Energy diagrams are incredibly useful, but like all models, they have boundaries. Understanding both their power and their limits will help you apply them appropriately and recognize when you need additional information.
| Strengths | Limitations |
|---|---|
| Clearly show whether a reaction is exothermic or endothermic at a glance. | Do not indicate the rate of reaction directly—only the energy barrier that affects rate. |
| Quantify activation energy, making it easy to compare catalyzed and uncatalyzed pathways. | The reaction coordinate axis is not a true time axis—it does not show how long the reaction takes. |
| Illustrate the effect of a catalyst without needing to know the detailed mechanism. | Simplified one-peak diagrams ignore multi-step reactions with multiple intermediates. |
| Connect macroscopic observations (temperature change) to molecular-level energy changes. | Do not account for entropy (ΔS) or Gibbs free energy (ΔG), which determine true spontaneity. |
The single-peak energy diagrams you have learned to read are the simplest case. Many real reactions proceed through multiple steps, each with its own activated complex and intermediate. In a multi-step energy diagram, you see several peaks and valleys. Each valley between peaks represents a reaction intermediate—a species that forms temporarily before being consumed in the next step. The tallest peak determines the rate-limiting step, because it has the largest activation energy to overcome. At the advanced level, chemists also move beyond enthalpy diagrams to Gibbs free energy diagrams, which incorporate both enthalpy and entropy to determine whether a reaction is truly spontaneous.
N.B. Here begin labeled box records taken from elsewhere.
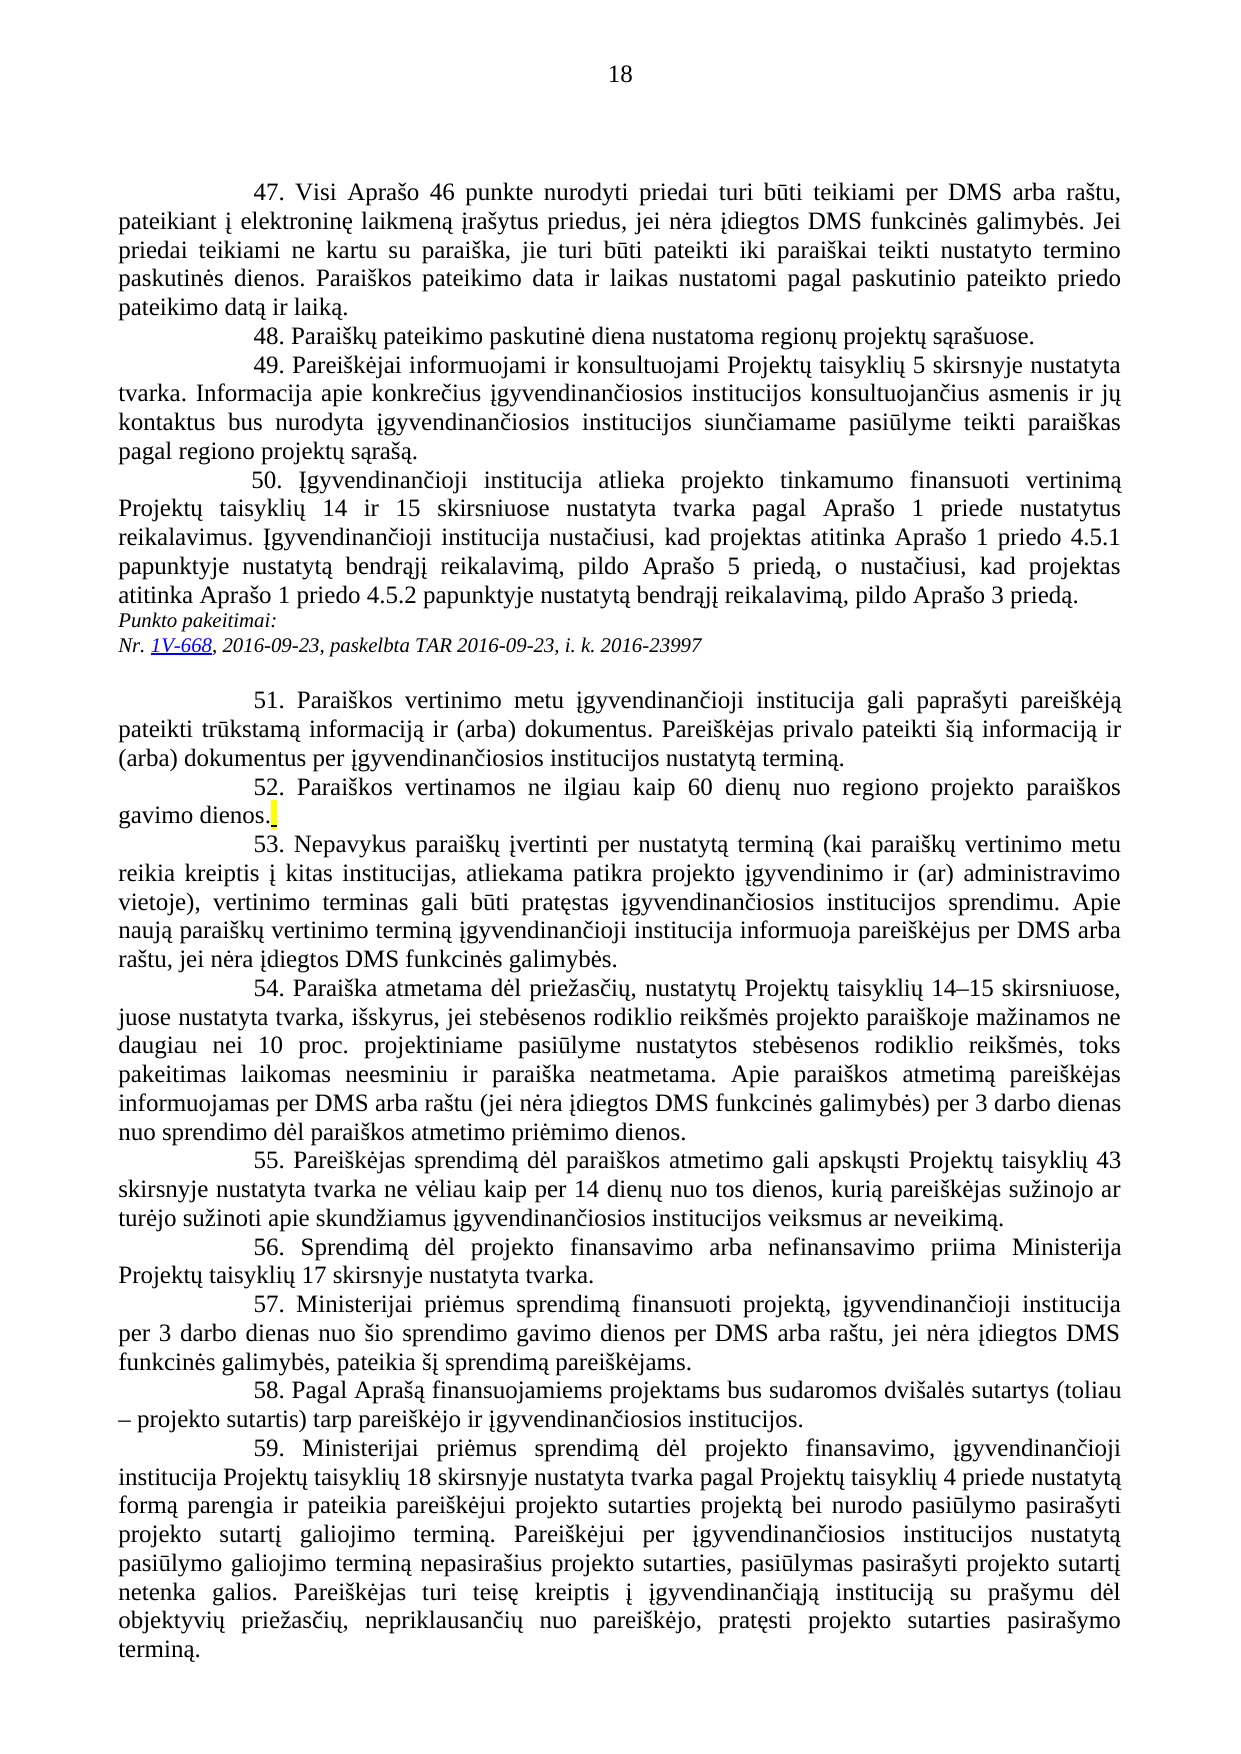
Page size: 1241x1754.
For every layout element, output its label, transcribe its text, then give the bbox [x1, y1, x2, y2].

text 49. Pareiškėjai informuojami ir konsultuojami Projektų taisyklių 5 skirsnyje nustatyta tvarka. Informacija apie konkrečius įgyvendinančiosios institucijos konsultuojančius asmenis ir jų kontaktus bus nurodyta įgyvendinančiosios institucijos siunčiamame pasiūlyme teikti paraiškas pagal regiono projektų sąrašą. [118, 350, 1122, 465]
text 55. Pareiškėjas sprendimą dėl paraiškos atmetimo gali apskųsti Projektų taisyklių 43 skirsnyje nustatyta tvarka ne vėliau kaip per 14 dienų nuo tos dienos, kurią pareiškėjas sužinojo ar turėjo sužinoti apie skundžiamus įgyvendinančiosios institucijos veiksmus ar neveikimą. [118, 1145, 1122, 1232]
text 54. Paraiška atmetama dėl priežasčių, nustatytų Projektų taisyklių 14–15 skirsniuose, juose nustatyta tvarka, išskyrus, jei stebėsenos rodiklio reikšmės projekto paraiškoje mažinamos ne daugiau nei 10 proc. projektiniame pasiūlyme nustatytos stebėsenos rodiklio reikšmės, toks pakeitimas laikomas neesminiu ir paraiška neatmetama. Apie paraiškos atmetimą pareiškėjas informuojamas per DMS arba raštu (jei nėra įdiegtos DMS funkcinės galimybės) per 3 darbo dienas nuo sprendimo dėl paraiškos atmetimo priėmimo dienos. [118, 973, 1122, 1145]
text 56. Sprendimą dėl projekto finansavimo arba nefinansavimo priima Ministerija Projektų taisyklių 17 skirsnyje nustatyta tvarka. [118, 1232, 1122, 1289]
text Punkto pakeitimai: [118, 608, 1122, 632]
text 51. Paraiškos vertinimo metu įgyvendinančioji institucija gali paprašyti pareiškėją pateikti trūkstamą informaciją ir (arba) dokumentus. Pareiškėjas privalo pateikti šią informaciją ir (arba) dokumentus per įgyvendinančiosios institucijos nustatytą terminą. [118, 685, 1122, 772]
text 57. Ministerijai priėmus sprendimą finansuoti projektą, įgyvendinančioji institucija per 3 darbo dienas nuo šio sprendimo gavimo dienos per DMS arba raštu, jei nėra įdiegtos DMS funkcinės galimybės, pateikia šį sprendimą pareiškėjams. [118, 1289, 1122, 1375]
text 50. Įgyvendinančioji institucija atlieka projekto tinkamumo finansuoti vertinimą Projektų taisyklių 14 ir 15 skirsniuose nustatyta tvarka pagal Aprašo 1 priede nustatytus reikalavimus. Įgyvendinančioji institucija nustačiusi, kad projektas atitinka Aprašo 1 priedo 4.5.1 papunktyje nustatytą bendrąjį reikalavimą, pildo Aprašo 5 priedą, o nustačiusi, kad projektas atitinka Aprašo 1 priedo 4.5.2 papunktyje nustatytą bendrąjį reikalavimą, pildo Aprašo 3 priedą. [118, 465, 1122, 608]
text Nr. 1V-668, 2016-09-23, paskelbta TAR 2016-09-23, i. k. 2016-23997 [118, 632, 1122, 657]
text 48. Paraiškų pateikimo paskutinė diena nustatoma regionų projektų sąrašuose. [118, 321, 1122, 350]
text 47. Visi Aprašo 46 punkte nurodyti priedai turi būti teikiami per DMS arba raštu, pateikiant į elektroninę laikmeną įrašytus priedus, jei nėra įdiegtos DMS funkcinės galimybės. Jei priedai teikiami ne kartu su paraiška, jie turi būti pateikti iki paraiškai teikti nustatyto termino paskutinės dienos. Paraiškos pateikimo data ir laikas nustatomi pagal paskutinio pateikto priedo pateikimo datą ir laiką. [118, 177, 1122, 321]
text 58. Pagal Aprašą finansuojamiems projektams bus sudaromos dvišalės sutartys (toliau – projekto sutartis) tarp pareiškėjo ir įgyvendinančiosios institucijos. [118, 1375, 1122, 1433]
text 53. Nepavykus paraiškų įvertinti per nustatytą terminą (kai paraiškų vertinimo metu reikia kreiptis į kitas institucijas, atliekama patikra projekto įgyvendinimo ir (ar) administravimo vietoje), vertinimo terminas gali būti pratęstas įgyvendinančiosios institucijos sprendimu. Apie naują paraiškų vertinimo terminą įgyvendinančioji institucija informuoja pareiškėjus per DMS arba raštu, jei nėra įdiegtos DMS funkcinės galimybės. [118, 829, 1122, 973]
text 59. Ministerijai priėmus sprendimą dėl projekto finansavimo, įgyvendinančioji institucija Projektų taisyklių 18 skirsnyje nustatyta tvarka pagal Projektų taisyklių 4 priede nustatytą formą parengia ir pateikia pareiškėjui projekto sutarties projektą bei nurodo pasiūlymo pasirašyti projekto sutartį galiojimo terminą. Pareiškėjui per įgyvendinančiosios institucijos nustatytą pasiūlymo galiojimo terminą nepasirašius projekto sutarties, pasiūlymas pasirašyti projekto sutartį netenka galios. Pareiškėjas turi teisę kreiptis į įgyvendinančiąją instituciją su prašymu dėl objektyvių priežasčių, nepriklausančių nuo pareiškėjo, pratęsti projekto sutarties pasirašymo terminą. [118, 1433, 1122, 1663]
text 52. Paraiškos vertinamos ne ilgiau kaip 60 dienų nuo regiono projekto paraiškos gavimo dienos. [118, 772, 1122, 829]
| Feature | Simple Energy Diagram (This Lesson) | Advanced Energy Diagram (AP / College) |
|---|---|---|
| Number of peaks | One (single-step reaction) | Multiple (multi-step mechanism) |
| Intermediates shown? | No | Yes—valleys between peaks |
| Y-axis quantity | Potential energy or enthalpy (H) | Gibbs free energy (G), incorporating entropy |
| Spontaneity prediction | Only indicates energy release/absorption | Directly predicts spontaneity (ΔG < 0) |
| Rate-limiting step | Not applicable (single step) | Identified by the tallest peak |
Even though this lesson focuses on single-step diagrams, recognizing their relationship to multi-step profiles prepares you for AP Chemistry and college courses. The fundamental skills are the same: identify the energy levels of reactants, products, and transition states; calculate ΔH and Eₐ; and determine the effect of catalysts. These skills scale seamlessly to more complex situations.
A potential energy diagram plots the energy of a chemical system on the vertical axis against the reaction coordinate on the horizontal axis. When products sit lower than reactants, ΔH is negative and the reaction is exothermic; when products sit higher, ΔH is positive and the reaction is endothermic. The peak of the curve represents the activated complex, and the height from reactants to the peak is the activation energy (Eₐ).
The key mathematical relationships are ΔH = H(products) − H(reactants) and ΔH = Eₐ(forward) − Eₐ(reverse). A catalyst lowers the activation energy by providing an alternative pathway but does not change ΔH or the energy of the reactants and products. Mastering these diagrams connects macroscopic observations—like a test tube getting warm—to the molecular-level story of bond breaking and bond forming that defines every chemical reaction.